The NHS Should Be for Everyone – And That Includes Migrants

by Dr Joanna Dobbin

5 July 2018

It’s hard to keep an official count of the number of NHS patients that have died due to the impact of the government’s ‘hostile environment’ for migrants – partly for reasons of confidentiality, partly due to the complex nature of defining causes of death. In recent years we’ve seen delayed presentations of cerebral tuberculosis due to fear of detention, premature babies who have struggled to survive due to lack of prenatal care, delayed cancer treatment – need I continue?

I wonder if as doctors we should start writing ‘the hostile environment’ in part II of a death certificate (where ‘other significant conditions contributions to the death but not related to the disease or condition causing it’ are noted). Thanks to the updated government guidance on the ‘implementation of charging for overseas visitors’ brought in last October – aggressive charging at inflated prices and an ever-increasing exchange of information between the Home Office and the NHS – patients from overseas are discouraged from seeking care, leading to preventable deaths and diseases. But despite the promotion of these anti-immigration policies, the NHS continues to function because of its international workforce. Is it fair that only British nationals feel the benefit of this?

Many NHS executives rejoiced when visa restrictions for overseas doctors were scrapped last week. “It is fantastic news that the government has listened to our calls and scrapped the cap on tier 2 visas for doctors”, they said. “It is vital the NHS is able to employ doctors from overseas, and we hope this change means it is no longer prevented from doing so by arbitrary immigration rules.”

Currently one in three UK doctors are from overseas, and one in four from outside Europe. The second most common country for NHS staff to come from (after Britain) is India, with Nigeria, Zimbabwe and Pakistan also contributing significantly. Evidently, postcolonial countries continue to support our island. But scrolling through both Jeremy Hunt and Sajid Javid’s Twitter feeds, there is a strange silence over the scrapping of visa cap – perhaps they are ashamed of the hypocrisy surrounding the government’s migration policy.

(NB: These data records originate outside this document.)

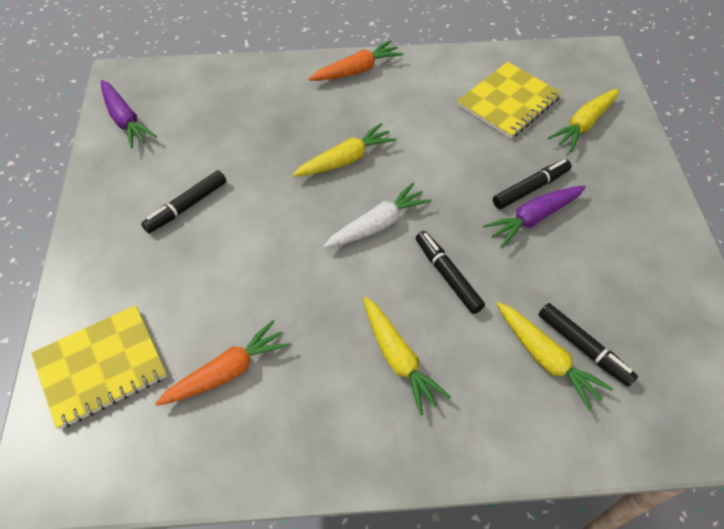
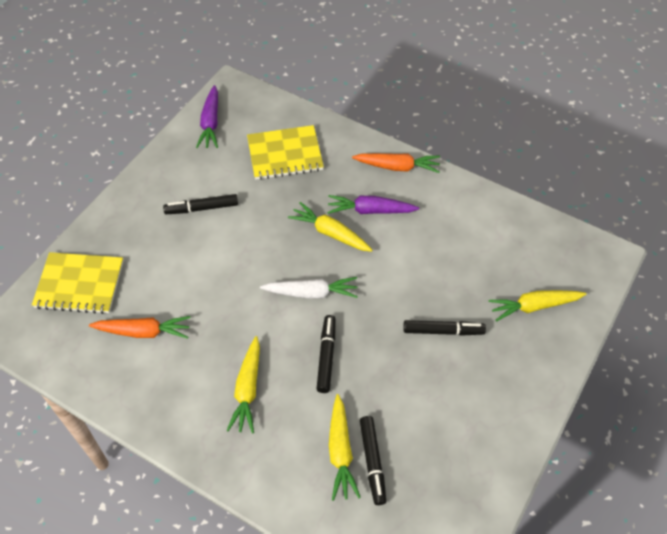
camera: 35 degrees right, 0 degrees up
yellow carrot [292,123,397,177] -> yellow carrot turned 150 degrees counterclockwise [288,202,373,252]
yellow notebook [457,62,562,139] -> yellow notebook moved to [247,125,324,180]
purple carrot [483,186,586,247] -> purple carrot moved to [327,195,419,214]

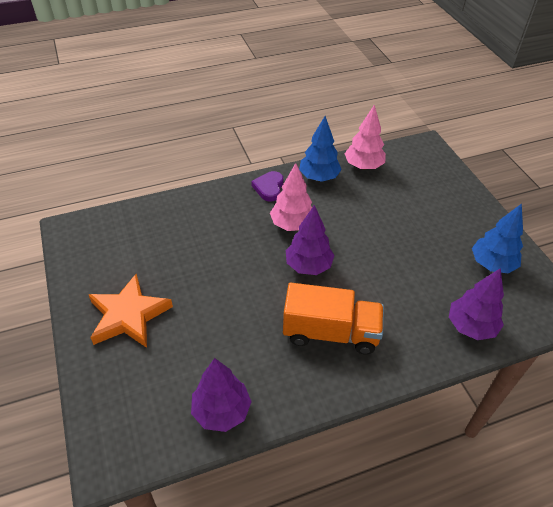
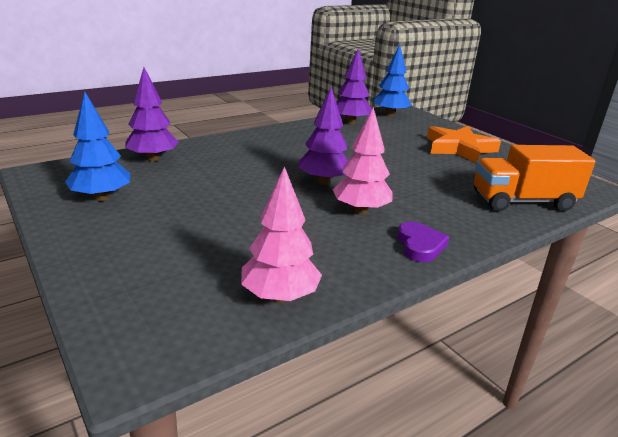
camera: 165 degrees right, 20 degrees down
orange truck [283,283,384,354] -> orange truck moved to [474,145,595,212]
blue tree [299,116,342,182] -> blue tree moved to [373,44,412,116]

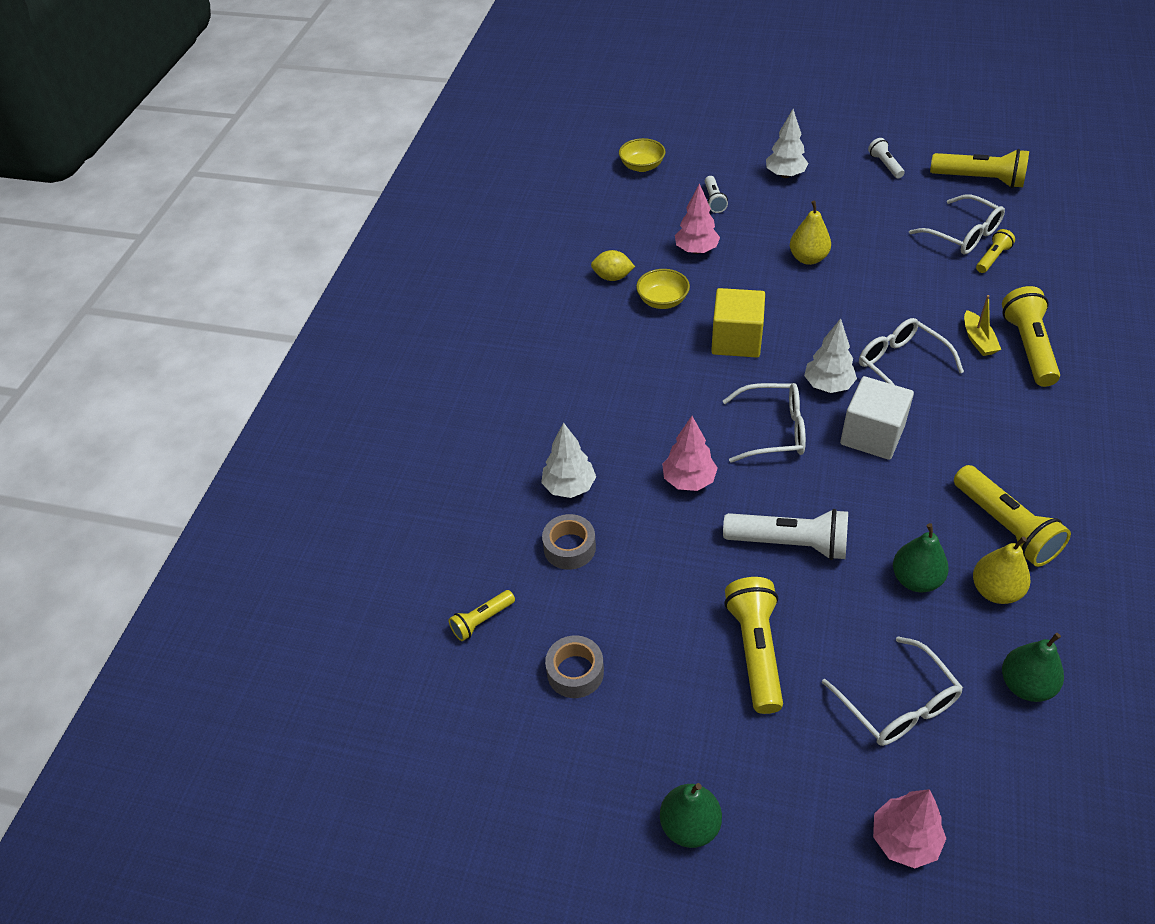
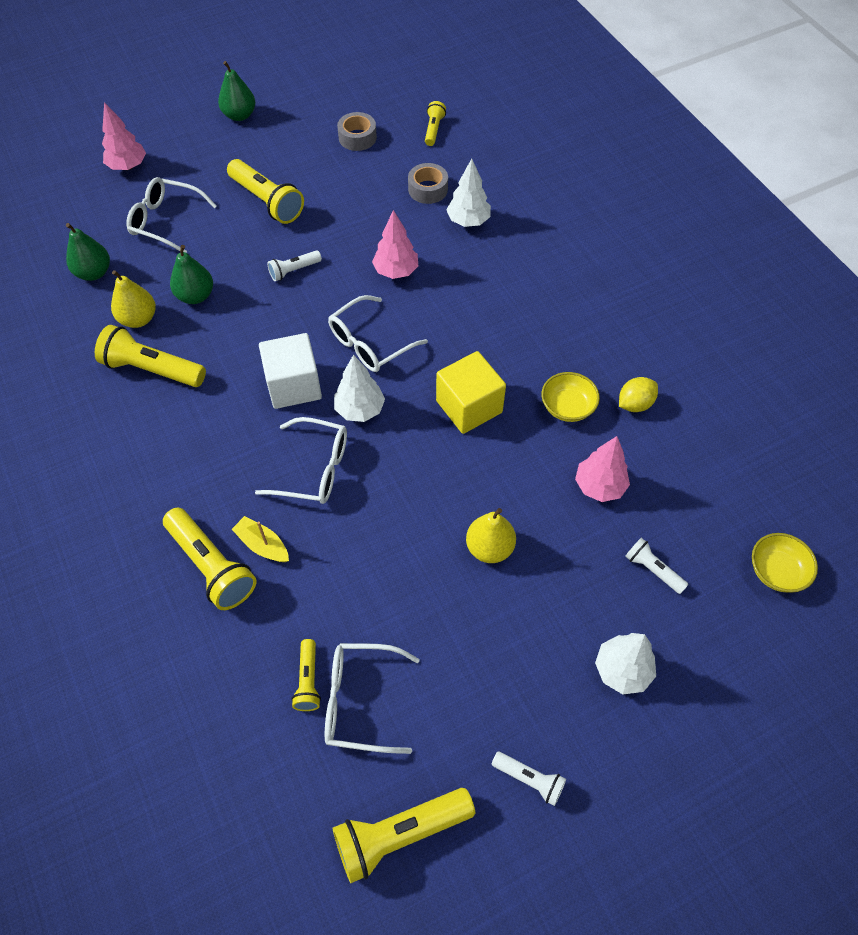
camera: 135 degrees right, 10 degrees up
white flashlight [723,509,848,560] -> white flashlight [267,250,322,281], size x0.54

Let’s have a closer look at how some of Britain’s former colonies are faring against this country. Nigeria has a doctor patient ratio of four to 10,000. The UK’s is almost seven times higher at 27.1 per 10,000. Life expectancy here is 71, in Nigeria it’s only 48. Around 50% of doctors registered to work in Nigeria work abroad. There are currently over 5,000 Nigerian-trained doctors working in the NHS, yet if a Nigerian comes to hospital in the UK they will be charged vast sums of money and in some cases turned away. 

Of the 36% of NHS doctors that come from abroad, 12% are from Asia – of which half are from India (life expectancy 59) and Pakistan (life expectancy 57). Both are former colonies and overseas visitors from these countries are charged some of the highest rates when seeking healthcare here. It seems the NHS is only international when it suits the government.

The idea that this is the fault of footloose migrating doctors who could choose to practice in their home country doesn’t stand. Countries in the Global North offer superior remuneration and working conditions for doctors, and if your choice is between being able to provide a better life for your family or not, it’s not much of a choice.

The structural violence inflicted on these nationalities doesn’t stop here. British citizens who are descendants of immigrants from former commonwealth countries see greater barriers to accessing healthcare and worse health outcomes than their white British counterparts. As the Windrush scandal so violently demonstrated, British citizens who came here legally before 1971 from former commonwealth countries including Nigeria, India and Pakistan have been racially profiled and denied healthcare, housing, work, and in some cases even detained.

What’s more, structural racism affects the staff working tirelessly in our underfunded and understaffed system. Take the case of Dr Bawa-Garba – a British-trained paediatrician of Nigerian descent who was struck off amid high controversy and dismay from the medical profession. The decision, taken by the General Medical Council (GMC) – the professional regulatory body of doctors in the UK – highlighted discrimination against black and ethnic minority British doctors. These doctors are more likely to have complaints made against them, more likely to have those complaints investigated, more likely to have them upheld, and then more likely to be struck off. If one thing is clear, it’s that the hostile environment will only continue to ingrain these prejudices against both staff and patients.

Nye Bevan founded the NHS 70 years ago in 1948 – the same year the Empire Windrush first came to Britain. His idea was for free healthcare for all, and at the time the question of health tourism and charging overseas patients was dismissed as “unwise as well as mean”. In his words: “Not even the apparently enlightened principle of the ‘greatest good for the greatest number’ can excuse indifference to individual suffering.”  

As healthcare workers, we are at risk of losing the moral high ground. Without remaining vigilant, and fighting for the founding principles of the NHS, we will end up with a two-tier system where the right to healthcare is based on biased notions of ‘deservedness’ rather than genuine clinical need. For me, it’s a question of morality: how can we deny treatment to somebody who requires it? If it’s true as Bevan said that “there is no test for progress other than its impact on the individual”, right now we seem to be moving backwards.